As explained above in detail, the inkjet printer of the present invention can change the number of nozzles that eject ink by changing the voltage applied between the nozzles and the needle-like electrodes that make up the nozzle group. 1. When used in combination with conventional gradation recording means, continuous gradation images such as photographs can be output and recorded as clear and high quality images. Furthermore, since only one needle-like electrode is required for one nozzle group, there is no difficulty in microfabrication and the manufacturing process of the counter electrode is simplified.

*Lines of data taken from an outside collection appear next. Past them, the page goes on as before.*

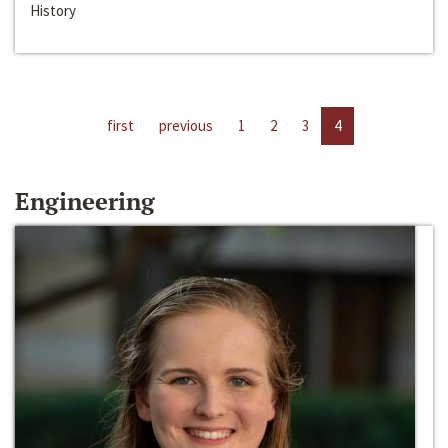
History
first
previous
1
2
3
4
Engineering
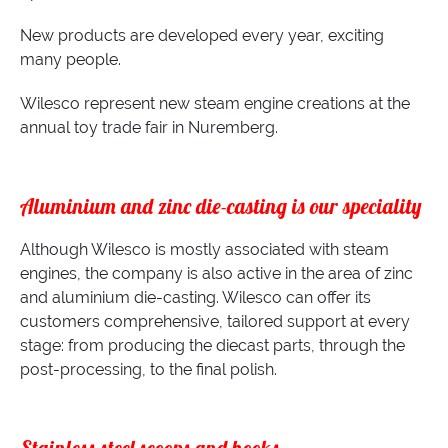
New products are developed every year, exciting
many people.
Wilesco represent new steam engine creations at the
annual toy trade fair in Nuremberg.
Aluminium and zinc die-casting is our speciality
Although Wilesco is mostly associated with steam
engines, the company is also active in the area of zinc
and aluminium die-casting. Wilesco can offer its
customers comprehensive, tailored support at every
stage: from producing the diecast parts, through the
post-processing, to the final polish.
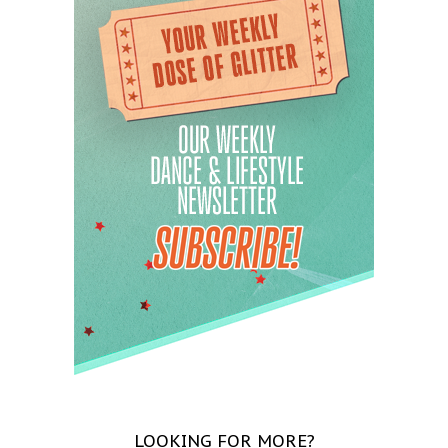
LOOKING FOR MORE?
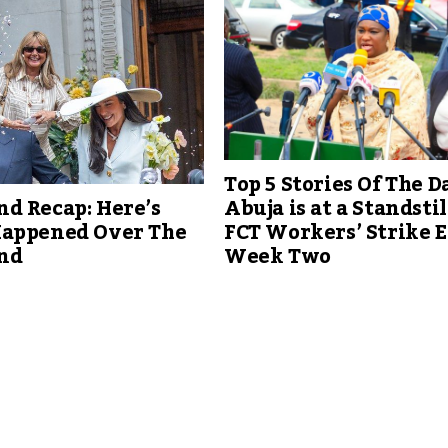
Top 5 Stories Of The Da
d Recap: Here’s
Abuja is at a Standstil
appened Over The
FCT Workers’ Strike 
nd
Week Two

[Brief explanation of the drawing]

FIG. 1 is a schematic diagram of an inkjet printer equipped with a multi-nozzle head, FIGS. 2A and 2B are schematic diagrams showing the basic operating principle of gradation recording performed in the inkjet printer of the present invention, and FIG. 3 is a diagram of the present invention. A schematic diagram showing a preferred embodiment of the inkjet printer of the invention. FIG. 4 is a diagram showing the state of one pixel obtained in the embodiment shown in FIG. 3. 1...Multi-nozzle head 2...Recording paper 4...
- Counter electrodes 8a, 8b, 8c... Nozzles 9, 9a, 9b, 9c... Needle electrodes 10...
Switching circuit 11a, llb, llc... Tuzzle group 1
2... Deflection electrode 13... One pixel

Claims (1)

[Claims] 1) A multi-nozzle head having a plurality of nozzles arranged in a straight line for ejecting ink, and a multi-nozzle head installed opposite to the nozzle for drawing ink from the nozzle by electrostatic attraction. a counter electrode, a transport means for transporting recording paper installed between the multi-nozzle head and the counter electrode, and a plurality of nozzles configured to selectively eject ink from the plurality of nozzles in accordance with an image signal. In an inkjet printer comprising a control means for selectively applying a voltage between each nozzle and the counter electrode according to the image signal, one pixel is selected from at least one nozzle group consisting of a plurality of nozzles. The counter electrode is provided for each nozzle group and includes a needle-shaped electrode having an end face facing each nozzle of the nozzle group, and the counter electrode is provided for each nozzle group and has an end face facing each nozzle of the nozzle group, and the opposite electrode is provided for each nozzle group. An inkjet printer characterized in that the distance between the needle electrode and the end surface is different for each nozzle. 2) Claims characterized in that the control means varies the voltage applied between the plurality of nozzles constituting the nozzle group and the needle electrode according to the gradation of the image signal. The inkjet printer according to item 1.